Il est des lieux qui ont de l'importance parce qu'ils sont le carrefour qui permet la rencontre.
Des lieux qui perdent leur importance face aux amitié qui s'y sont nouées.
16 ans à l'école maternelle, puis juste à coté, pour y affronter les vents pas toujours favorables.
J'ai quitté la commune, pour le boulot.
Mais les amis, les collègamis, comme les appelle Valérie, sont toujours là.
Il y a un mois nous avions manifesté ensemble. Nous sommes en contact régulièrement.
Et c'est pour nous retrouver que j'ai laissé mon chantier en plan.
La porte de gauche terminée, fonctionnelle et repeinte, celle de droite à faire. Les murs autour aussi.
Valérie est passée me chercher et nous nous sommes retrouvés sur un terrain connu, pour une activité que nous pratiquons tous (et que nous avons expérimenté avec nos classes): une randonnée!
J'avais suggéré un coin que je connaissais.

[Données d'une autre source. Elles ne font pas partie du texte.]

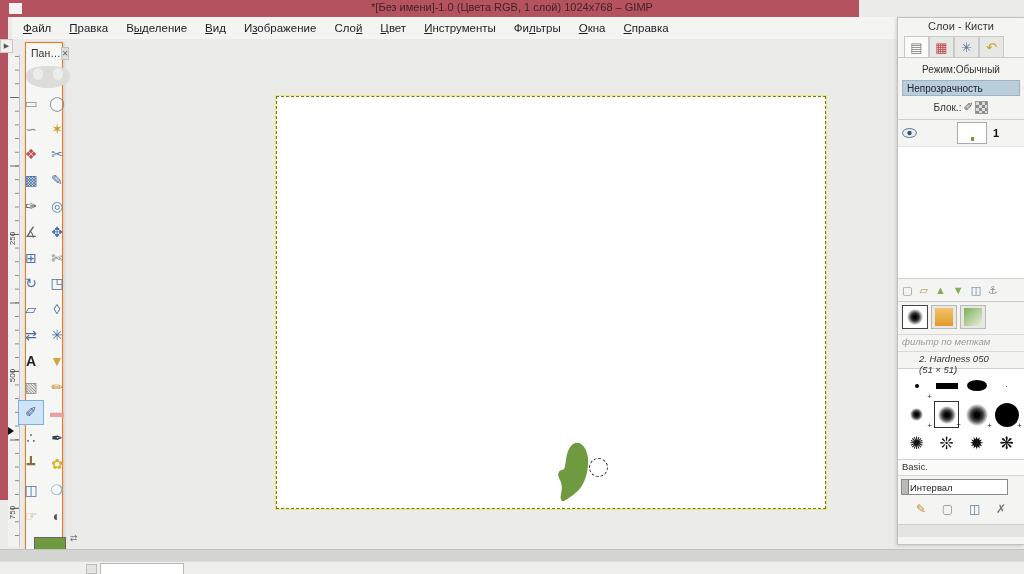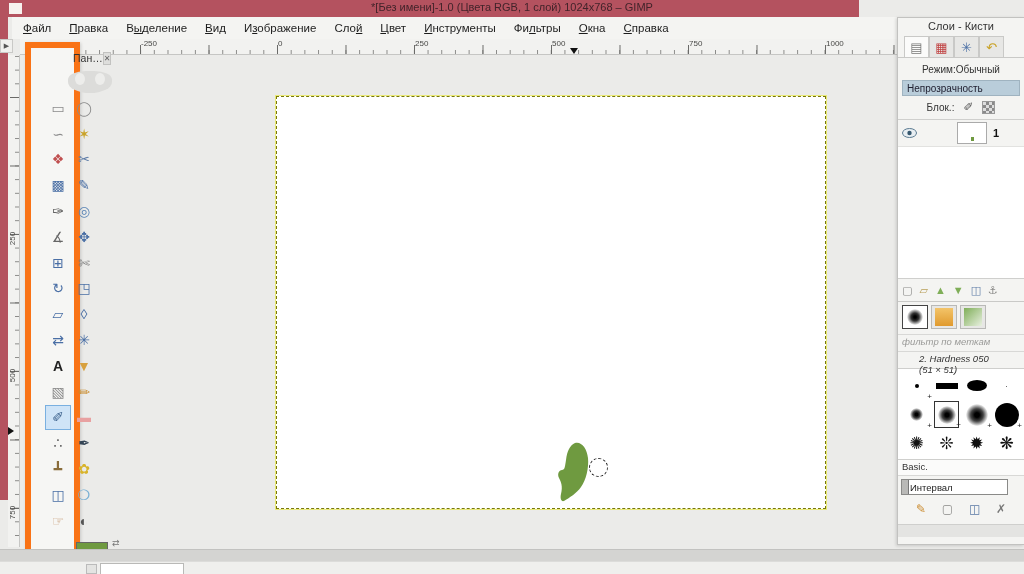"-250" div.abs { html: <div> <div></div> <div></div> <div></div> <span>-250</span> <span>0</span> <span>250</span> <span>500</span> <span>750</span> <span>1000</span> </div> -> none }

Que Caroline, une collègue ajoutée au groupe depuis la rentrée, connait parfaitement.
(le pont noir, pas si noir que cela...)
Zou! Nous voici partis pour une boucle d'une petite dizaine de kilomètres.
Sous le soleil, contrairement aux prévisions.
Et papoti, et papota...
Avec des arrêts pour admirer le paysage.
Tout est prétexte, ou pas, pas besoin de prétexte, en fait,...
Hop, la boucle est bouclée, cette fois c'est dessous que nous passons.
Et nous voici avec une autre constante, le jeu, le rire en partage.
Et avant de reprendre les voitures pour la maison, la notre, pour y partager un couscous, nous admirons les églises de ce lieu à l'atmosphère particulière (deux rivières, deux églises...).
Le repas (et la fatigue?) a fait, momentanément, taire toute l'assemblée.
Et c'est fort satisfaits de nous que nous nous sommes quittés.
Et que je me suis attaquée à la seconde phase du chantier (je ne me rappelais pas que c'était pour cacher la peinture arrachée, en même temps que le sticker, que j'avais fait ce collage (qui était fort abimé et sali)).